[Stored data entries]
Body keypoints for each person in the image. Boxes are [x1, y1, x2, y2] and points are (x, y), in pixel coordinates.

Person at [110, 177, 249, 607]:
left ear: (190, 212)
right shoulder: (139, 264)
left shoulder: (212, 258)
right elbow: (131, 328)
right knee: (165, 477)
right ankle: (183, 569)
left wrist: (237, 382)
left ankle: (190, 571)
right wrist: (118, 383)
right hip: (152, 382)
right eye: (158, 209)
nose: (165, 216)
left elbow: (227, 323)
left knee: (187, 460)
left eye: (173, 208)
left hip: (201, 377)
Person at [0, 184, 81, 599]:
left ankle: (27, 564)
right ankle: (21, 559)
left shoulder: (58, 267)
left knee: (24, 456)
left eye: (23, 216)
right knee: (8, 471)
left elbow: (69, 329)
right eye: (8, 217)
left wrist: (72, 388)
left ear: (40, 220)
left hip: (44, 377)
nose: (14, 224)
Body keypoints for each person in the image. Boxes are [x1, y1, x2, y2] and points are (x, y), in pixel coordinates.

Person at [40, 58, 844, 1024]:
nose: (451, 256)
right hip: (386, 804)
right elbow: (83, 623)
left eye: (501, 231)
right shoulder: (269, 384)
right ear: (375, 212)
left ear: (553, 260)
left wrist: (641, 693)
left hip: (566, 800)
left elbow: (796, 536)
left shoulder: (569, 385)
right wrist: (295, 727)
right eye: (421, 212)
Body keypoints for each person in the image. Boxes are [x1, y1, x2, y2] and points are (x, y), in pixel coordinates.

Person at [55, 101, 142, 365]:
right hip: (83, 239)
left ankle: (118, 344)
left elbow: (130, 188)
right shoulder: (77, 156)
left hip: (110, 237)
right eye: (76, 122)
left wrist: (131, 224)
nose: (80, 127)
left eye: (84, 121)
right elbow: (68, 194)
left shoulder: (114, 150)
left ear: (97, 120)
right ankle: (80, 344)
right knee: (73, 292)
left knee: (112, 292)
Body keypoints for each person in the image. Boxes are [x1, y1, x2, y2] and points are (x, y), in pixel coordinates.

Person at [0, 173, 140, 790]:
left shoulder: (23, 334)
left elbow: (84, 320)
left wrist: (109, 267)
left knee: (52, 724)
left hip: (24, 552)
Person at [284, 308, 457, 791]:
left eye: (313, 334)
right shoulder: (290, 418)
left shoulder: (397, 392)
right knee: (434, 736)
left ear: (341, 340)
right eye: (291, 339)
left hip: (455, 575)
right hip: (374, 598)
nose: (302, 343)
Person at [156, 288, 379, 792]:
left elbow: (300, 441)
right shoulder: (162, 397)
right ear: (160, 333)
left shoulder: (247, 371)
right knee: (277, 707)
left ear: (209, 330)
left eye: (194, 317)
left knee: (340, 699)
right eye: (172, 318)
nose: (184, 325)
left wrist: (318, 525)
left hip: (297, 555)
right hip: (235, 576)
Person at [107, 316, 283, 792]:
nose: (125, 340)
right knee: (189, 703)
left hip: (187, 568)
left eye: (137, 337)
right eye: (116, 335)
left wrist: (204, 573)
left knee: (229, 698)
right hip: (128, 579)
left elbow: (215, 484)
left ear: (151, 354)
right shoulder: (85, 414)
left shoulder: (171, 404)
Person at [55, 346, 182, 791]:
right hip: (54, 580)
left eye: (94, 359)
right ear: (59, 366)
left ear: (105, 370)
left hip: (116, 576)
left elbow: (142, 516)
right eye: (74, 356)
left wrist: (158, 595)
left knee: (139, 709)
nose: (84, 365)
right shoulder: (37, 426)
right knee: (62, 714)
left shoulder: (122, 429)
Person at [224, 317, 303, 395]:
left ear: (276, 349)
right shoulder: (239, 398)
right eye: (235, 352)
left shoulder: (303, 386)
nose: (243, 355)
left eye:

_DESCRIPTION OF THE TASK_
Exactly reproduce every line found in the records.

_EXERCISE ANSWER_
Body keypoints for each person in the image. Boxes are [x1, y1, x2, y2] and points are (x, y), in pixel coordinates.

Person at [110, 177, 249, 607]:
left ear: (190, 212)
right shoulder: (139, 264)
left shoulder: (212, 258)
right elbow: (131, 328)
right knee: (165, 477)
right ankle: (183, 569)
left wrist: (237, 382)
left ankle: (190, 571)
right wrist: (118, 383)
right hip: (152, 382)
right eye: (158, 209)
nose: (165, 216)
left elbow: (227, 323)
left knee: (187, 460)
left eye: (173, 208)
left hip: (201, 377)
Person at [0, 184, 81, 599]:
left ankle: (27, 564)
right ankle: (21, 559)
left shoulder: (58, 267)
left knee: (24, 456)
left eye: (23, 216)
right knee: (8, 471)
left elbow: (69, 329)
right eye: (8, 217)
left wrist: (72, 388)
left ear: (40, 220)
left hip: (44, 377)
nose: (14, 224)
Body keypoints for each person in the image. Boxes are [x1, y1, x2, y2] and points are (x, y), in pixel coordinates.

Person at [40, 58, 844, 1024]:
nose: (451, 256)
right hip: (386, 804)
right elbow: (83, 623)
left eye: (501, 231)
right shoulder: (269, 384)
right ear: (375, 212)
left ear: (553, 260)
left wrist: (641, 693)
left hip: (566, 800)
left elbow: (796, 536)
left shoulder: (569, 385)
right wrist: (295, 727)
right eye: (421, 212)
Body keypoints for each person in the image. Boxes are [x1, y1, x2, y2] and points are (x, y), in pixel coordinates.

Person at [55, 101, 142, 365]:
right hip: (83, 239)
left ankle: (118, 344)
left elbow: (130, 188)
right shoulder: (77, 156)
left hip: (110, 237)
right eye: (76, 122)
left wrist: (131, 224)
nose: (80, 127)
left eye: (84, 121)
right elbow: (68, 194)
left shoulder: (114, 150)
left ear: (97, 120)
right ankle: (80, 344)
right knee: (73, 292)
left knee: (112, 292)
Body keypoints for each person in the image. Boxes are [x1, y1, x2, y2] and points are (x, y), in pixel coordinates.

Person at [0, 173, 140, 790]:
left shoulder: (23, 334)
left elbow: (84, 320)
left wrist: (109, 267)
left knee: (52, 724)
left hip: (24, 552)
Person at [284, 308, 457, 791]:
left eye: (313, 334)
right shoulder: (290, 418)
left shoulder: (397, 392)
right knee: (434, 736)
left ear: (341, 340)
right eye: (291, 339)
left hip: (455, 575)
right hip: (374, 598)
nose: (302, 343)
Person at [156, 288, 379, 792]:
left elbow: (300, 441)
right shoulder: (162, 397)
right ear: (160, 333)
left shoulder: (247, 371)
right knee: (277, 707)
left ear: (209, 330)
left eye: (194, 317)
left knee: (340, 699)
right eye: (172, 318)
nose: (184, 325)
left wrist: (318, 525)
left hip: (297, 555)
right hip: (235, 576)
Person at [107, 316, 283, 792]:
nose: (125, 340)
right knee: (189, 703)
left hip: (187, 568)
left eye: (137, 337)
right eye: (116, 335)
left wrist: (204, 573)
left knee: (229, 698)
right hip: (128, 579)
left elbow: (215, 484)
left ear: (151, 354)
right shoulder: (85, 414)
left shoulder: (171, 404)
Person at [55, 346, 182, 791]:
right hip: (54, 580)
left eye: (94, 359)
right ear: (59, 366)
left ear: (105, 370)
left hip: (116, 576)
left elbow: (142, 516)
right eye: (74, 356)
left wrist: (158, 595)
left knee: (139, 709)
nose: (84, 365)
right shoulder: (37, 426)
right knee: (62, 714)
left shoulder: (122, 429)
Person at [224, 317, 303, 395]:
left ear: (276, 349)
right shoulder: (239, 398)
right eye: (235, 352)
left shoulder: (303, 386)
nose: (243, 355)
left eye:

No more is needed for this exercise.